When I heard this, I asked Gunther to introduce me to the good lady, which he did next day; he just presented me and then left us to talk together, and I conversed with her for two hours. I told her my object in undertaking this journey, explained to her the proposal I was going to make to the Indians, and begged her to send one of her men to her brother Villarde, asking him to get the necessary permission for me from the Cacique to cross their border and visit him at Paroma. She told me to come back and see her the next afternoon, and she would let me know then what she could do. That night at dinner Mrs. Gunther said to me: “I don’t know what you have been doing, but you seem to have made a very good impression on Villarde’s sister; she says you talked with her and treated her quite differently from all the others who have been to see her about visiting Villarde, and the old chief at Paroma, and she has actually decided to send a messenger for you to her brother.”
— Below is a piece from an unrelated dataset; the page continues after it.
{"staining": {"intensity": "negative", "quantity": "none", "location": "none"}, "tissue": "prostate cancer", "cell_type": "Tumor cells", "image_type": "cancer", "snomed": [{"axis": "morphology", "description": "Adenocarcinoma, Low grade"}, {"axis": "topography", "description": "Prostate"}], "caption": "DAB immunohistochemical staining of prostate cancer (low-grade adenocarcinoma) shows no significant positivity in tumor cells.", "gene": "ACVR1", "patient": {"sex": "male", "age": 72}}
Next day, as arranged, I called on Mrs. Villavicencia, who received me in a most friendly way. She told me she was sending a letter on my behalf to her brother, Villarde, by the hand of an Indian whose home was near Paroma. She said her brother had been made a chief by the Cacique, and was also at that time interpreter for the Indians; her husband was there too, working under Villarde. She advised me to let the Indian have a fortnight’s start in case her brother was away when he arrived.

Gunther insisted upon my spending the fortnight with him and his pretty wife, which was very nice of him. While I was at Sorata I used to go down the valley every day and admire the beautiful big cacti that grow everywhere about there, in all colours from pure white to dark purple and bright red; also the brilliant single and double fuchsias, which are much larger than any to be seen at home. This valley is full, too, of rubber vine, a plant that yields an inferior kind of milk.

Most of the Indians living hereabouts are Aymara, and own sheep and llamas. There are some large estancias (ranches) owned by rich Bolivians who spend most of their time in La Paz, leaving their farms in charge of a manager, generally a half-caste, with some Indian shepherds under him. Sheep do well, and give 6lbs. to 10lbs. of wool a head, and 50lbs. to 60lbs. of meat, good mutton and cheap, costing only 4/- to 5/- the head when the wool is off. Alpacas also do well in this district; they prefer the flat ground nearer the lake, while the sheep roam the hills and higher slopes. The sheep are tended by Indian women, who sit near them in sunny places or walk among them with wooden spindles yarning skeins of wool which they pluck from time to time off the sheep’s back. Many of these women make excellent socks and stockings out of this worsted spurn, which they have a special way of treating. I have bought several pairs and always found them far more durable and better in every way than any I have paid good prices for in England; indeed, I am never without them if I can help it. The Indian women sell them in sheep and llama wool at 2/- a pair; they also make them of vicuña wool, but these are more expensive, and run to 4/- or 5/- the pair.